<<<<
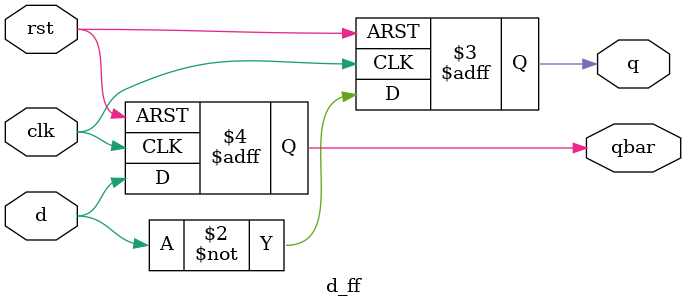
<source format=sv>


module d_ff(input logic d, clk, rst,
            output reg q, qbar);
  always @(posedge clk or posedge rst) begin
    if (rst) begin
      q <= 0;
      qbar <= 1;
    end else begin
      q <= ~d;       //q <= d;
      qbar <= d;    //qbar <= ~d;
    end
  end
endmodule

</source>
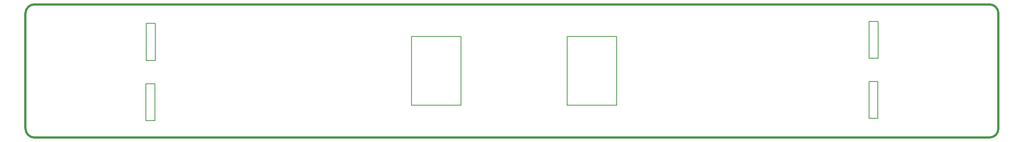
<source format=gbr>
G04 #@! TF.GenerationSoftware,KiCad,Pcbnew,(5.99.0-8941-ge2f8b1a4b1)*
G04 #@! TF.CreationDate,2021-03-10T18:45:48+13:00*
G04 #@! TF.ProjectId,diyBMS-Leaf,64697942-4d53-42d4-9c65-61662e6b6963,2.01*
G04 #@! TF.SameCoordinates,Original*
G04 #@! TF.FileFunction,Profile,NP*
%FSLAX46Y46*%
G04 Gerber Fmt 4.6, Leading zero omitted, Abs format (unit mm)*
G04 Created by KiCad (PCBNEW (5.99.0-8941-ge2f8b1a4b1)) date 2021-03-10 18:45:48*
%MOMM*%
%LPD*%
G01*
G04 APERTURE LIST*
G04 #@! TA.AperFunction,Profile*
%ADD10C,0.500000*%
G04 #@! TD*
G04 #@! TA.AperFunction,Profile*
%ADD11C,0.200000*%
G04 #@! TD*
G04 APERTURE END LIST*
D10*
X261000000Y-80000000D02*
X261000000Y-106000000D01*
X259000000Y-108000000D02*
X45000000Y-108000000D01*
D11*
X70000000Y-104200000D02*
X72000000Y-104200000D01*
X72000000Y-104200000D02*
X72000000Y-95900000D01*
X72000000Y-95900000D02*
X70000000Y-95900000D01*
X70000000Y-95900000D02*
X70000000Y-104200000D01*
D10*
X45000000Y-108000000D02*
G75*
G02*
X43000000Y-106000000I0J2000000D01*
G01*
D11*
X70050000Y-90600000D02*
X72050000Y-90600000D01*
X72050000Y-90600000D02*
X72050000Y-82300000D01*
X72050000Y-82300000D02*
X70050000Y-82300000D01*
X70050000Y-82300000D02*
X70050000Y-90600000D01*
X232000000Y-103700000D02*
X234000000Y-103700000D01*
X234000000Y-103700000D02*
X234000000Y-95400000D01*
X234000000Y-95400000D02*
X232000000Y-95400000D01*
X232000000Y-95400000D02*
X232000000Y-103700000D01*
X232050000Y-90100000D02*
X234050000Y-90100000D01*
X234050000Y-90100000D02*
X234050000Y-81800000D01*
X234050000Y-81800000D02*
X232050000Y-81800000D01*
X232050000Y-81800000D02*
X232050000Y-90100000D01*
D10*
X261000000Y-106000000D02*
G75*
G02*
X259000000Y-108000000I-2000000J0D01*
G01*
X259000000Y-78000000D02*
X45000000Y-78000000D01*
D11*
X129500000Y-85200000D02*
X140550000Y-85200000D01*
X140550000Y-85200000D02*
X140550000Y-100700000D01*
X140550000Y-100700000D02*
X129500000Y-100700000D01*
X129500000Y-100700000D02*
X129500000Y-85200000D01*
X164375000Y-85200000D02*
X175425000Y-85200000D01*
X175425000Y-85200000D02*
X175425000Y-100700000D01*
X175425000Y-100700000D02*
X164375000Y-100700000D01*
X164375000Y-100700000D02*
X164375000Y-85200000D01*
D10*
X259000000Y-78000000D02*
G75*
G02*
X261000000Y-80000000I0J-2000000D01*
G01*
X43000000Y-80000000D02*
X43000000Y-106000000D01*
X43000000Y-80000000D02*
G75*
G02*
X45000000Y-78000000I2000000J0D01*
G01*
M02*

</source>
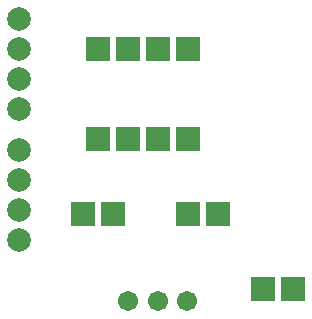
<source format=gbr>
G04 EAGLE Gerber RS-274X export*
G75*
%MOMM*%
%FSLAX34Y34*%
%LPD*%
%INSoldermask Bottom*%
%IPPOS*%
%AMOC8*
5,1,8,0,0,1.08239X$1,22.5*%
G01*
%ADD10C,2.003200*%
%ADD11R,2.003200X2.003200*%
%ADD12C,1.711200*%


D10*
X22390Y168270D03*
X22390Y142870D03*
X22390Y117470D03*
X22390Y92070D03*
X22390Y278760D03*
X22390Y253360D03*
X22390Y227960D03*
X22390Y202560D03*
D11*
X254000Y50800D03*
X228600Y50800D03*
D12*
X139700Y40000D03*
X164700Y40000D03*
X114700Y40000D03*
D11*
X165100Y254000D03*
X139700Y254000D03*
X88900Y254000D03*
X114300Y254000D03*
X165100Y177800D03*
X139700Y177800D03*
X88900Y177800D03*
X114300Y177800D03*
X101600Y114300D03*
X76200Y114300D03*
X190500Y114300D03*
X165100Y114300D03*
M02*

</source>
>>>>
The answer should match the material exactly, with every picture removed.

*YOUR SOLUTION*.
<source format=sv>


module d_ff(input logic d, clk, rst,
            output reg q, qbar);
  always @(posedge clk or posedge rst) begin
    if (rst) begin
      q <= 0;
      qbar <= 1;
    end else begin
      q <= ~d;       //q <= d;
      qbar <= d;    //qbar <= ~d;
    end
  end
endmodule

</source>
<source format=gbr>
G04 #@! TF.GenerationSoftware,KiCad,Pcbnew,(5.99.0-8941-ge2f8b1a4b1)*
G04 #@! TF.CreationDate,2021-03-10T18:45:48+13:00*
G04 #@! TF.ProjectId,diyBMS-Leaf,64697942-4d53-42d4-9c65-61662e6b6963,2.01*
G04 #@! TF.SameCoordinates,Original*
G04 #@! TF.FileFunction,Profile,NP*
%FSLAX46Y46*%
G04 Gerber Fmt 4.6, Leading zero omitted, Abs format (unit mm)*
G04 Created by KiCad (PCBNEW (5.99.0-8941-ge2f8b1a4b1)) date 2021-03-10 18:45:48*
%MOMM*%
%LPD*%
G01*
G04 APERTURE LIST*
G04 #@! TA.AperFunction,Profile*
%ADD10C,0.500000*%
G04 #@! TD*
G04 #@! TA.AperFunction,Profile*
%ADD11C,0.200000*%
G04 #@! TD*
G04 APERTURE END LIST*
D10*
X261000000Y-80000000D02*
X261000000Y-106000000D01*
X259000000Y-108000000D02*
X45000000Y-108000000D01*
D11*
X70000000Y-104200000D02*
X72000000Y-104200000D01*
X72000000Y-104200000D02*
X72000000Y-95900000D01*
X72000000Y-95900000D02*
X70000000Y-95900000D01*
X70000000Y-95900000D02*
X70000000Y-104200000D01*
D10*
X45000000Y-108000000D02*
G75*
G02*
X43000000Y-106000000I0J2000000D01*
G01*
D11*
X70050000Y-90600000D02*
X72050000Y-90600000D01*
X72050000Y-90600000D02*
X72050000Y-82300000D01*
X72050000Y-82300000D02*
X70050000Y-82300000D01*
X70050000Y-82300000D02*
X70050000Y-90600000D01*
X232000000Y-103700000D02*
X234000000Y-103700000D01*
X234000000Y-103700000D02*
X234000000Y-95400000D01*
X234000000Y-95400000D02*
X232000000Y-95400000D01*
X232000000Y-95400000D02*
X232000000Y-103700000D01*
X232050000Y-90100000D02*
X234050000Y-90100000D01*
X234050000Y-90100000D02*
X234050000Y-81800000D01*
X234050000Y-81800000D02*
X232050000Y-81800000D01*
X232050000Y-81800000D02*
X232050000Y-90100000D01*
D10*
X261000000Y-106000000D02*
G75*
G02*
X259000000Y-108000000I-2000000J0D01*
G01*
X259000000Y-78000000D02*
X45000000Y-78000000D01*
D11*
X129500000Y-85200000D02*
X140550000Y-85200000D01*
X140550000Y-85200000D02*
X140550000Y-100700000D01*
X140550000Y-100700000D02*
X129500000Y-100700000D01*
X129500000Y-100700000D02*
X129500000Y-85200000D01*
X164375000Y-85200000D02*
X175425000Y-85200000D01*
X175425000Y-85200000D02*
X175425000Y-100700000D01*
X175425000Y-100700000D02*
X164375000Y-100700000D01*
X164375000Y-100700000D02*
X164375000Y-85200000D01*
D10*
X259000000Y-78000000D02*
G75*
G02*
X261000000Y-80000000I0J-2000000D01*
G01*
X43000000Y-80000000D02*
X43000000Y-106000000D01*
X43000000Y-80000000D02*
G75*
G02*
X45000000Y-78000000I2000000J0D01*
G01*
M02*

</source>
<source format=gbr>
G04 EAGLE Gerber RS-274X export*
G75*
%MOMM*%
%FSLAX34Y34*%
%LPD*%
%INSoldermask Bottom*%
%IPPOS*%
%AMOC8*
5,1,8,0,0,1.08239X$1,22.5*%
G01*
%ADD10C,2.003200*%
%ADD11R,2.003200X2.003200*%
%ADD12C,1.711200*%


D10*
X22390Y168270D03*
X22390Y142870D03*
X22390Y117470D03*
X22390Y92070D03*
X22390Y278760D03*
X22390Y253360D03*
X22390Y227960D03*
X22390Y202560D03*
D11*
X254000Y50800D03*
X228600Y50800D03*
D12*
X139700Y40000D03*
X164700Y40000D03*
X114700Y40000D03*
D11*
X165100Y254000D03*
X139700Y254000D03*
X88900Y254000D03*
X114300Y254000D03*
X165100Y177800D03*
X139700Y177800D03*
X88900Y177800D03*
X114300Y177800D03*
X101600Y114300D03*
X76200Y114300D03*
X190500Y114300D03*
X165100Y114300D03*
M02*

</source>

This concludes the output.